Q. And it's true to say you didn't call on him to help you until December of 1986?
A. That's correct.
Q. Other than the contacts your wife spoke about earlier and that you have spoken about concerning Mr. Cooper about the $850, can you think of any contacts that you had with Mr. Cooper prior to December of 1986?
A. Well, the contacts leading up to the contract signing.
Q. Any different ones than we spoke about?
Mr. Webster: That's all, thank you.
Now it was Mike Collins's turn to ask questions of Larry.
Q. Is there anything that leads you to believe that Mr. Nelson intended to conceal conditions from you and not report them?
A. What time?
Q. During construction.
Q. After construction?
A. Well, I don't know what Mr. Nelson's intentions were. I do know that he wrote several letters and came to the house and one of the letters said that the sloping floor was an optical illusion and there were no major structural problems with the house and that he did not admit to any structural problems with the house until confronted with our experts' reports.
Q. Did you think that he was misstating his opinions in those letters?
A. Quite honestly, we don't know what to think. Mr. Nelson is an architect. He's a professional and he was responsible for designing the house. He was responsible for coming through the house on three or four occasions. He reviewed the problems in detail in January  and wrote a letter about them and never once mentioned the structural problems, which he later admitted.
Q. Do you think he intended to conceal those problems when he wrote the letters in January?
A. I honestly don't know.
Q. Mr. Martin, in paragraph 73 of the complaint it states, "Defendants failures to disclose were representations to Plaintiffs regarding the residence, which was made recklessly and willfully for the purpose of withholding and suppressing critical and material information and facts thereby creating false and misleading impressions as to the conditions of the residence." Can you tell me what facts you have relative to Nelson, Packard Architects, Inc. to support that? What facts do you have that indicates Nelson and Packard were reckless and willfully withheld and suppressed critical and material information to you?
A. Mr. Nelson designed the house, he's an architect. The house did not exist before Mr. Nelson's plans. It's a manmade object totally designed by Mr. Nelson, built by Mr. Murdock. Mr. Nelson supervised the construction to the extent as we've already discussed. Mr. Nelson came out to the house and wrote an extensive letter about his ideas of what was wrong with the house, and never once mentioned structural problems. Later, after we hired experts to find out what was wrong with the house, Mr. Nelson agreed there were structural problems.
Q. Are you indicating that he willfully withheld that information, though?
A. I don't know.
Q. Are you indicating that he, in some way, suppressed that information?
A. I have no proof of that.
Q. Do you feel that he was trying to create false and misleading impressions?

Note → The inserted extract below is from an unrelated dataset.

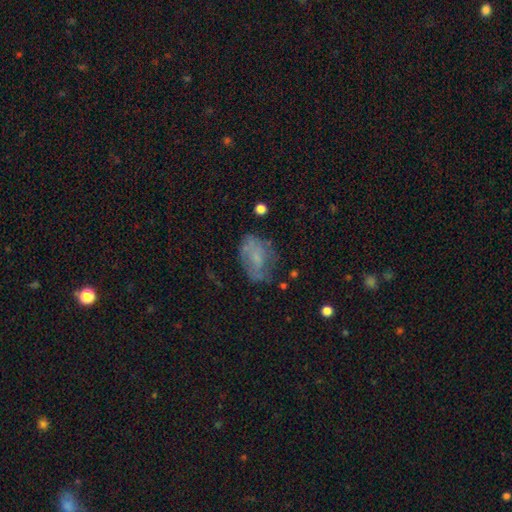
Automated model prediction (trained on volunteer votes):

A. I can only restate what I just stated. The floors sloping are not an optical illusion.
Mr. Collins: I have no further questions.

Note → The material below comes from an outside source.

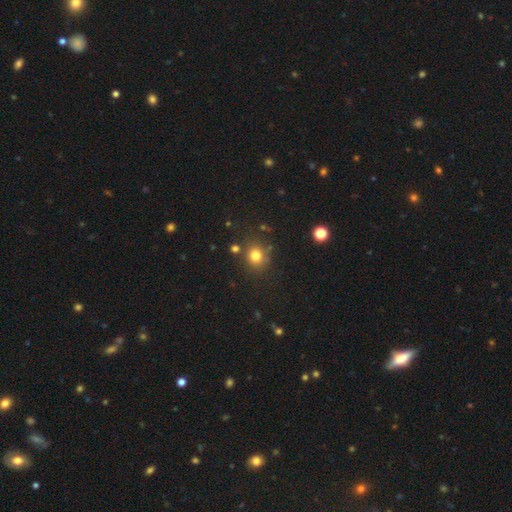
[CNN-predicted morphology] Smooth or featured? smooth (78%)
How rounded? round (82%)
Merging? none (79%)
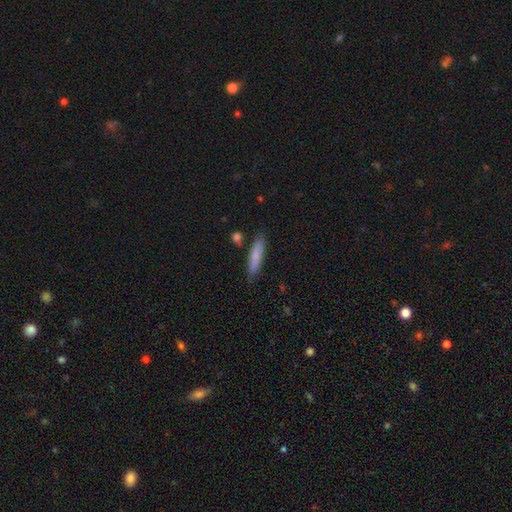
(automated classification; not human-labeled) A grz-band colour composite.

Suddenly the depositions were over. It was 6:30 p.m. and time to go home.
The sad, everlasting truth is that instead of offering to fix our house the defendants were paying lawyers thousands of dollars to probe us for some chink in our armor of total innocence, something to lay on us before the court. After nine grueling hours they had found nothing. What next? Having no intention to fix our house, they would now prepare for the trial. There would be a trial, no doubt about it, but what would be their defense? They had no experts to dispute our findings so their lawyers would have to attack our experts, minimize the defects and shift responsibility as much as possible.

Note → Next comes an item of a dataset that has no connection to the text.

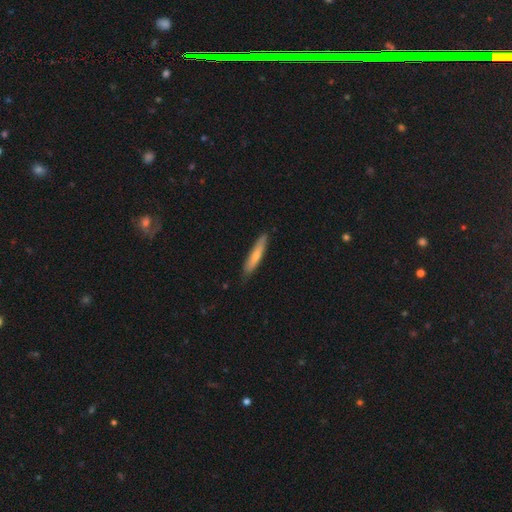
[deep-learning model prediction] smooth_or_featured: smooth (p=0.70) [alt: featured or disk p=0.25]
how_rounded: cigar-shaped (p=0.88) [alt: in between p=0.10]
merging: none (p=0.84) [alt: minor disturbance p=0.13]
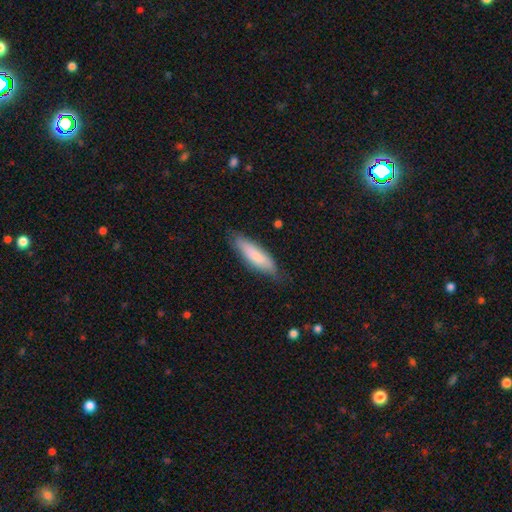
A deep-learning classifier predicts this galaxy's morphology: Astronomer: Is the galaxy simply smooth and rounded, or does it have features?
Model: smooth — 80%.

I write about the situation as if it made some kind of sense, as if we understood what was happening. In truth, the whole thing made no sense at all. From our perspective in late April 1988 these men were past logic, past common sense. Why were they going to trial over our defective house instead of just fixing it? Why were they putting us through hell and paying lawyers instead of repairing our home? Why were they doing this to us? Why were they doing it to themselves?